In the summer of 1934, she participated in excavations of Inuit settlements together with the museum inspector and archeologist Therkel Mathiassen. The excavations and the journey to Greenland were a unique event in Hornum's life. Unfortunately, she did not write a travel diary, but both Mathiassen and Aage Kristensen did and they mention her. Many of the expedition's participants also took pictures that captured Hornum's roles as both excavator and cook. In the summer of 1934, Jens Winther did not carry out his usual excavations at Langeland. When Hornum returned to the island of Langeland, she traveled around and gave lectures about the expedition.

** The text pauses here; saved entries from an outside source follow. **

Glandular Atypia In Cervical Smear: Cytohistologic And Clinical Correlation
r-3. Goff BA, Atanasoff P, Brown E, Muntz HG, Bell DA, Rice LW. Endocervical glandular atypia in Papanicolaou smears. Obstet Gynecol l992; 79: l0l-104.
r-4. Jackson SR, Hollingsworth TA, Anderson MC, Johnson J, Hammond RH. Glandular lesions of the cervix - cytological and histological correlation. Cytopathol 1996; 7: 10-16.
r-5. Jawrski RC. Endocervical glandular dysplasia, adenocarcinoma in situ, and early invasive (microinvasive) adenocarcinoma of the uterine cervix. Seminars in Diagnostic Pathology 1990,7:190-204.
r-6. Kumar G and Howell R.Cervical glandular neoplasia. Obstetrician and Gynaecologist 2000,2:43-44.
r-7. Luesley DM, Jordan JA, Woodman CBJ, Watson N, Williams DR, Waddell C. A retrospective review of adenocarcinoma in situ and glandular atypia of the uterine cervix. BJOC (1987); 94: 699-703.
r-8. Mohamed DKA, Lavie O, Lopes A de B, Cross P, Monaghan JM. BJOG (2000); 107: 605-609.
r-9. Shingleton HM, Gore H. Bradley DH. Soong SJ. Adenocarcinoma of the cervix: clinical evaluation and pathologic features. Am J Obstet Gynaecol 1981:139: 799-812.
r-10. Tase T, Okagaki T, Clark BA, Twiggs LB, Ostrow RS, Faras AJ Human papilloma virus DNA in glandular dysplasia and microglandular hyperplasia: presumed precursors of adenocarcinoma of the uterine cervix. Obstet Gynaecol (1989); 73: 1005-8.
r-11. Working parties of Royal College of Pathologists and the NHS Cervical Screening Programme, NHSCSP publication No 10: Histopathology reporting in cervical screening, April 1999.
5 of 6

Hornum was a central figure in an work of important archaeologists who, as young students, visited Winther's excavations in the 1920s and 1930s and received practical training as field archaeologists. Among the visitors were Peter Glob, CJ Becker, Ole Klindt-Jensen, J. Troels-Smith, Holger Rasmussen, Hans Norling-Christensen, Thorkild Ramskou, Peter Rismøller and Kristjan Eldjarn. Officially, it was Hornum's responsibility to provide for food for the young people, but she participated to the same extent in the excavations. Hornum was an important figure who secured the items discovered during excavations, while Winther concentrated on the interpretations.

== Later life and recognition ==
In 1951, with the recommendation of professor Johannes Brøndsted, Hornum was admitted to the Royal Nordic Society of Antiquaries, making her the second woman invited to become a member.

Winther died in 1955, and the terms of his will ensured that Hornum could stay in the apartment they shared in Østergade. Langelands Museum's board took care of the apartment's lease, but there was more than one disagreement between the board and Hornum. In April 1971, after a short illness, she died at Rudkøbing Hospital.